Uzun zamandır evimizde yapmak istediğimiz tadilat Ağustos ayının başlarında başladı…İlk önce amacımız salonda geniş sürgülü kapı takmaktı. Hazır evde tadilat varken burayı da değiştirelim, orayı değiştirelim derken , evde değişmeyen tek şey parkeler oldu… İki aydır şantiyeye dönen evimizde yaşamak kolay olmasa da uyum sağlamaya başladık, zira tadilat artık hiç bitmeyecekmiş gibi gelmeye başladı. İnsanın zevkleri nasıl da zaman içinde değiştiğinin gereceğini yaşıyorum son günlerde. Yedi yıl önce kaba inşaat halinde satın aldığımız evi, kendi zevkimize göre özene bezene döşetmiştik. Yedi yıl sonra ise her şeyi değiştirmek ihtiyacı duydum… Duvarların rengi, mobilyalar, perde sistemi, ışıklandırma vs. Evde tüm pencere doğramalarından, banyo fayanslarına kadar her şeyi değiştirdik… Hazır boya badana yapılırken salon duvarlarındaki iki nişe patlatma taş duvar döşemeye kalktım. B& M Coleksiyon, mağza satış sorumlusu Ayşe Hanım’la neredeyse arkadaş olduk…Tam dört kez taşları değiştirdim…Kadıncağız beni tekrar tekrar görünce ne düşündü kim bilir ?Mağazanın atmosferi ve ışıklandırmasına aldanıp seçim yaptıktan sonra eve geldiğimde bir türlü içime sindiremedim seçtiklerimi… Ya küçük, ya büyük geldiler gözüme, kah renklerini beğenemedim, galiba taş duvar konseptine tam ısınamadım, fakat vazgeçmek için çok geç…Ömrüm olursa belki yedi yıl sonra…Kim bilir ?
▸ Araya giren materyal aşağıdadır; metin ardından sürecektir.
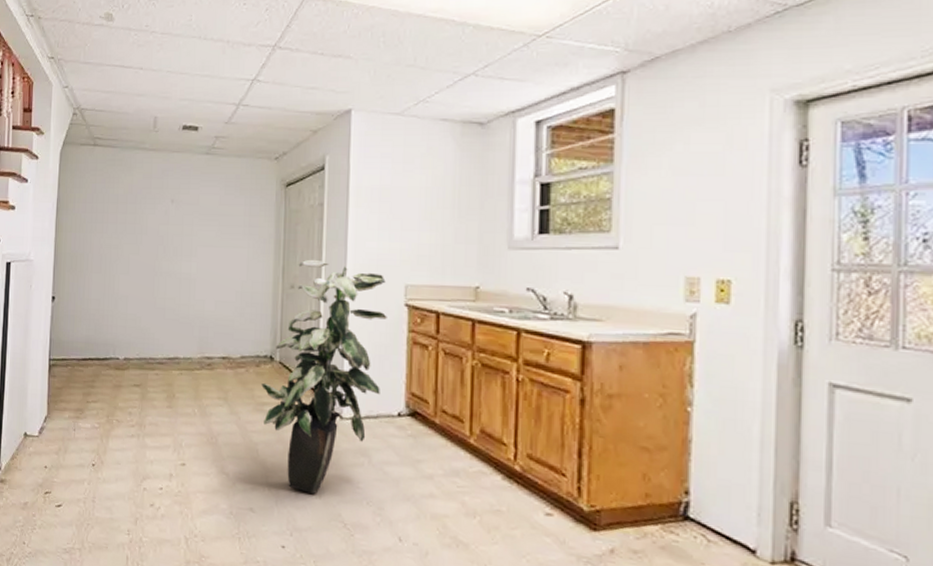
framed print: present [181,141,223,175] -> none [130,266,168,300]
Cennetin Rengi mi ? 13 Eylül 2014 yatak odalarımızın boyandığı gün, kokudan rahatsız olmamak için ablamlara gittik , yatılı misafir… Uyumadan önce, nerede olursam olayım mutlaka birkaç satır okurum…O gün kitabımı çantama koymaya unutmuştum ve yeğenimden bana bir kitap vermesini rica ettim. Yeğenim Didem henüz 20 yaşında basmadı, üniversite öğrencisi ve kitap okumayı seviyor. Bana seve seve son okuduğu kitap masallarından birkaç tane getirdi. İçlerinden Cennetin Rengi isimli kitabı seçtim…Ne de olsa son günlerde renklerle pek haşır neşir oldum ve isim yakın geldi…Aligator, Filli Boya, Marşal renk kataloglarını incelemek epey zamanımı aldı.Ne zormuş boya seçmek ! Ama insanın yuvasını güzelleştirmesi, cennetin renklerinden bir tanesi olsa gerek…Kitaptan sadece uyumadan önce birkaç satır okuyacaktım, sonra elimde bir senaryo olduğunu var saydım ve yönetmenlik oyunuma başladım, hoşuma gitti.
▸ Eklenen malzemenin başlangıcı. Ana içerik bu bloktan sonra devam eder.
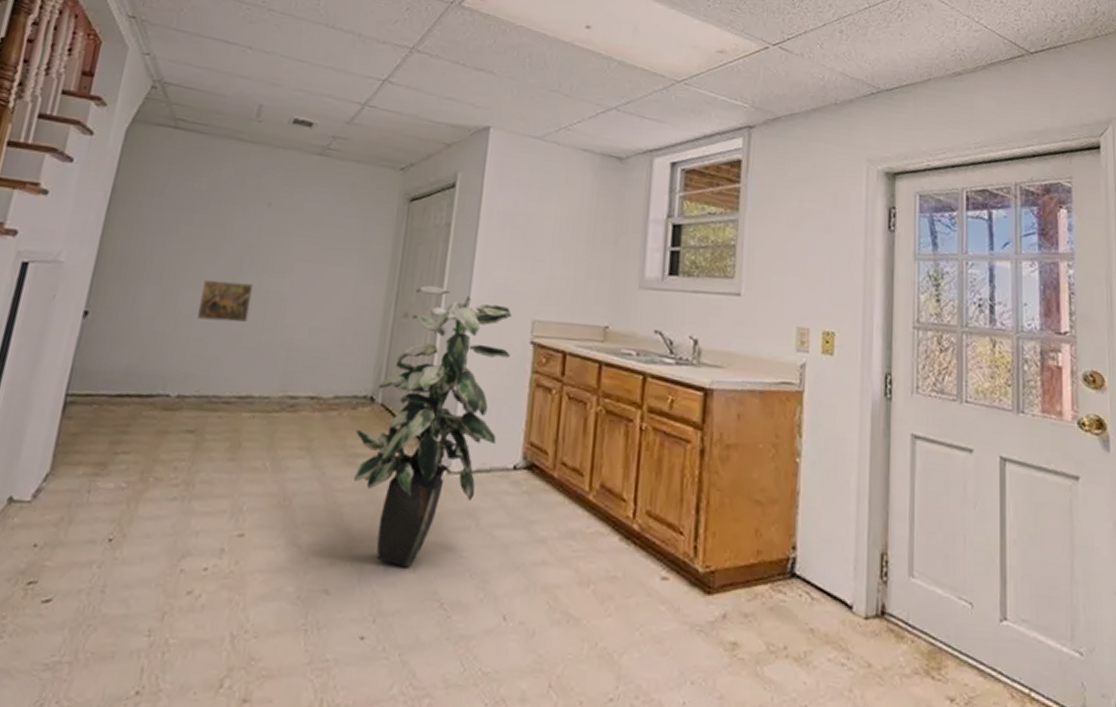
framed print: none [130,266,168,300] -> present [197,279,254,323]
Okurken hiç duygulanmadım .O kadar büyük acı anlatılıyor ki hikayenin içinde, bir annenin başına gelebilecek büyük felaketlerden birisi, fakat ben acının zerresini hissedemedim… Hatta kendi kendime dedim, bak hikayenin burasında göz yaşı olmalı…Ama satırlar beni duygulandırmaya yetmedi. Bazı kalemler çok güçlü olabiliyor adeta şimşekler çaktırabiliyorlar satırlar arasında ve kanımı dondurabildikleri gibi, göz yaşlarıma da hakim olamadığımı iyi bilirim…
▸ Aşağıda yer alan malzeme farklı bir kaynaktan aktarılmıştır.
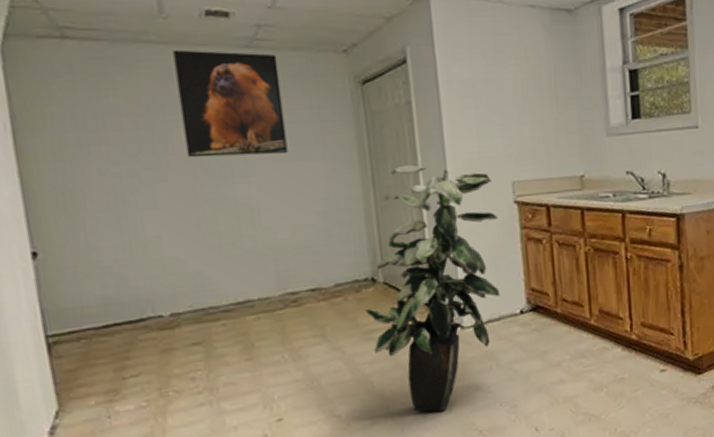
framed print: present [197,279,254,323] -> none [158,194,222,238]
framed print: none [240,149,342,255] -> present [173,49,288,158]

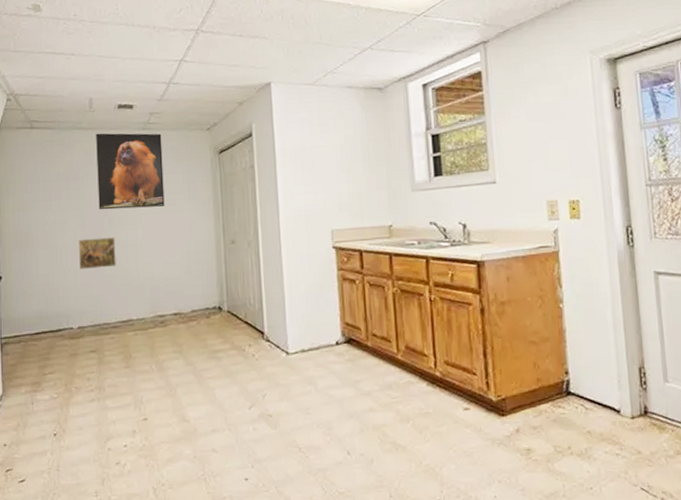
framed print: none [158,194,222,238] -> present [77,237,116,269]
indoor plant: present [366,164,500,412] -> none [213,215,319,427]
E.V. Mitchell ne yazık ki ne bir kahkaha attırabildi, ne hüzünü, ne mutluluk hissettirebildi bana…Ama güzel bir film için senaryo okudum. Bir geyik sahnesi vardı, romanda sadece bahsi geçti ve ben , nasıl çekmem gerektiğini, kafamda, hayal gücümü ve yaşadığım benzer tecrübeyi kullanarak canlandırmaya çalıştım…Geçen sene Bulgaristan’da annemlerin oturduğu köyden, kasabaya giderken, hemen arabamızın önünden, neredeyse bir metre önümüzden bir ceylan geçmişti…Az daha çarpıyorduk, her şey saniyeler içinde gelişmişti, ceylan çok korkmuştu ve o kadar güzeldi ki…Hemen ormanın içine doğru koşup, biz de ağzımız yüreğimizde onun kayboluşunu izlemiştik.

Roman bir konuya daha değinmiş, yaşam ölüm arasında, ruhunun bedenden ayrılması ve uzaktan, tepeden kendi bedenini izlemesi…Hiç inandırıcı değildi okuduklarım, oysa konu tanıdıktı, daha önce bizzat yaşayan birisinden dinlemiştim ve çok etkilenmiştim. Hatta o kadar çok etkilenmiştim ki unutamamıştım…Romanda o kadar sığ anlatılmış ki, eğer konuyu daha önce duymamış olsaydım tam olarak ne anlatıldığını dahi anlayamayabilirdim.

Bir kitap okur maceram yine sona erdi…Muhtemelen birkaç ay sonra hiçbir şey hatırlamayacağım, güzel hayali yönetmelik oyunumun dışında. Aslında konu fena değildi, insanın hayatı her an tepe taklak dönebilir ve her şeye rağmen yaşamak için güçlü olmak gerekir.Romanda romantik sahneler de vardı, misal teknede denizin ortasında, ama ben hiç birini hissedemedim. Çeviri başarılıydı, baskı çok güzeldi, punto geniş, sayfaların çoğu yarısına kadar boş ve çok çok rahat okuyabildim, fakat hiç ama hiçbir şey hissedemedim.